TEXTE EXTRAIT »
Il faut moderniser la politique […] Pourquoi tant d’enthousiasme pour la modernisation politique et si peu de réflexion ? Il y a consensus sur le sujet parce qu’il est séduisant. Plus exactement parce qu’il permet de séduire à bon compte. […] C’est ainsi que devant tous les auditoires, le succès est garanti à celui qui propose de moderniser la politique. L’assemblée est en effet d’emblée séduite par l’idée que les difficultés que nous rencontrons tiennent à un système politique dépassé, entretenu par une élite déphasée qui protège ses privilèges. Cela confirme l’auditeur dans l’opinion qu’il est, lui, moderne et qu’il sait ce qui ne va pas. Quant à l’orateur, il se valorise en prenant ses distances avec une classe politique qui fait figure d’épouvantail.

Car il y a un petit inconvénient. Pour que le numéro fonctionne de façon optimale, il est non pas recommandé mais absolument indispensable de noircir la politique. Plus que les propositions qui ne retiennent pas durablement l’attention, c’est même cette partie du discours qui dispose bien le public. Il est donc très important de la soigner et de ne pas craindre d’y aller trop fort. Mais les effets de manche, la rhétorique facile ne sont pas sans conséquence. Ils finissent par rendre dangereuse cette modernisation qui, pour glaner quelques applaudissements vite éteints, n’hésite pas à détruire sans construire.

Tâches à réponse courte sur des graphiques »
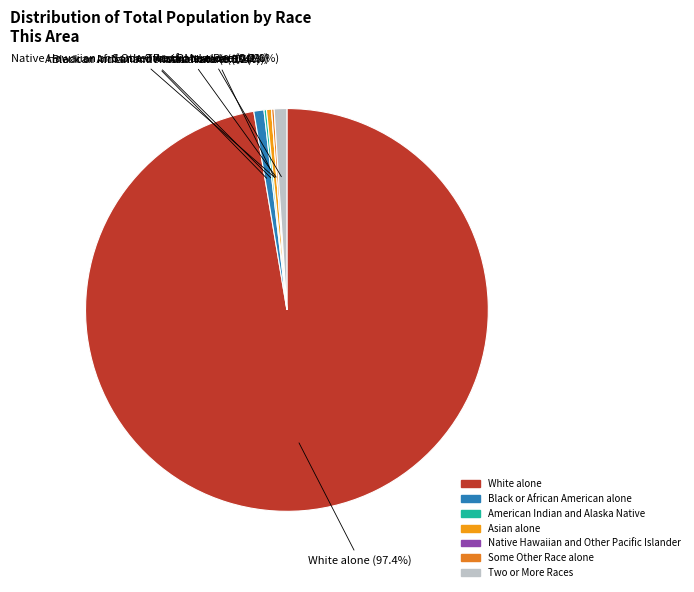

The Asian alone slice represents 0% of the pie. True or false?

True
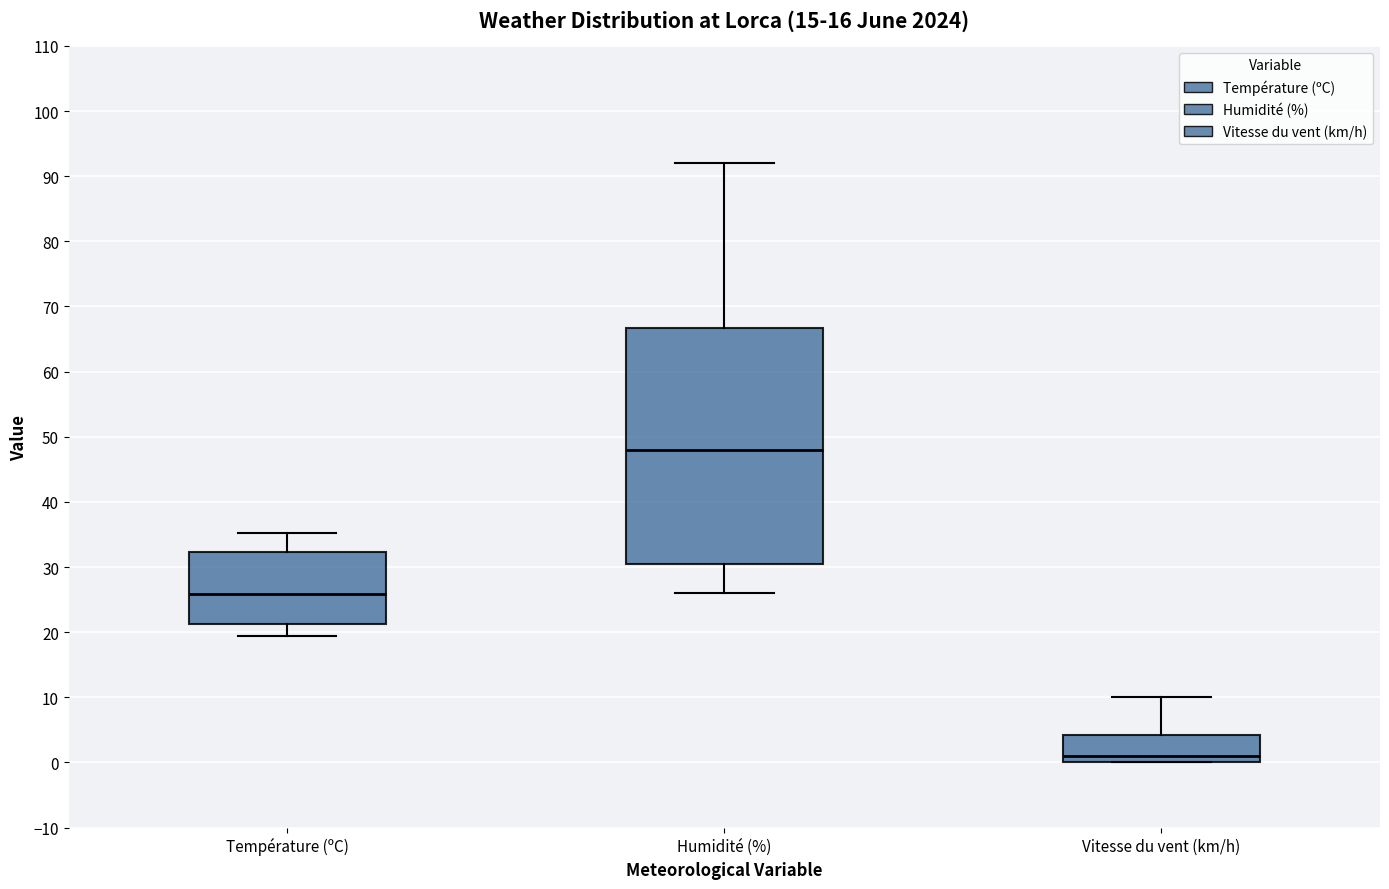

Where does the lower whisker of the box for Température (ºC) end on the y-axis? The values are not printed on the chart, so give them approximately, as read against the axis.

19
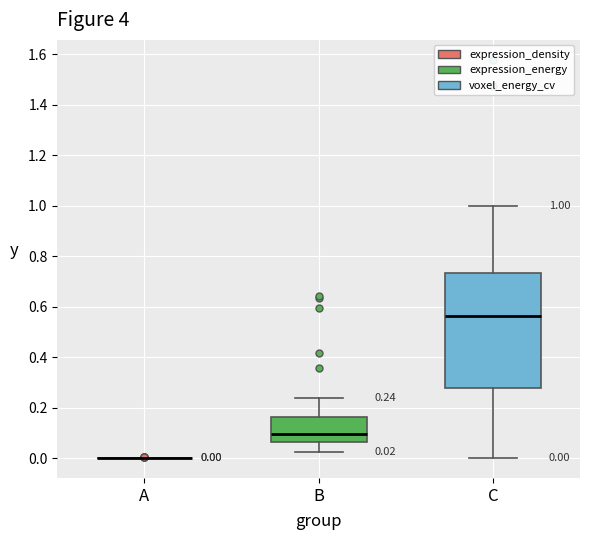

Which box is the tallest, from its lower edge to its upper edge?

C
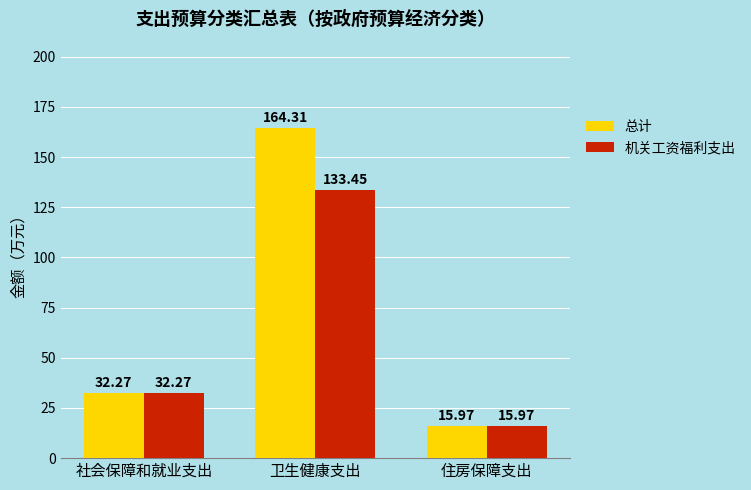

At which category does the chart reach its peak across all series?

卫生健康支出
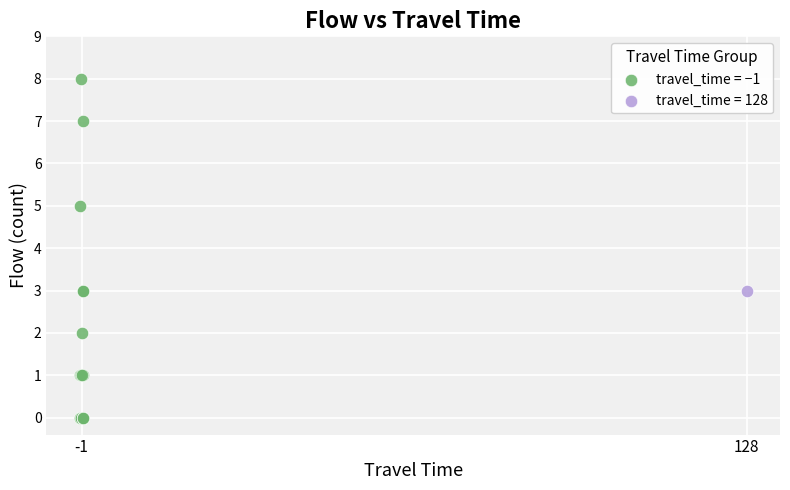

What are all the series names shown in the legend?

travel_time = −1, travel_time = 128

CONSIGNE A » D’après le texte sur la modernisation de la politique, pourquoi l’orateur doit-il noircir la politique ? Répondez en une à trois phrases.
CONSIGNE B » Indiquez si chacune des affirmations suivantes concorde avec le texte sur la modernisation de la politique, en répondant par oui ou par non et en citant les mots décisifs du texte. (i) L’auditoire est d’emblée séduit par l’idée d’un système politique dépassé. (ii) Les propositions de l’orateur retiennent durablement l’attention du public. (iii) L’orateur se valorise en se rapprochant de la classe politique.

CADRE DE RÉPONSE A » Selon le texte, noircir la politique est absolument indispensable pour que le numéro fonctionne de façon optimale. C’est en effet cette partie du discours qui dispose bien le public, alors que les propositions ne retiennent pas durablement l’attention.

CADRE DE RÉPONSE B »
(i) Oui : « L’assemblée est en effet d’emblée séduite par l’idée que les difficultés que nous rencontrons tiennent à un système politique dépassé ».
(ii) Non : « les propositions qui ne retiennent pas durablement l’attention ».
(iii) Non : « il se valorise en prenant ses distances avec une classe politique qui fait figure d’épouvantail ».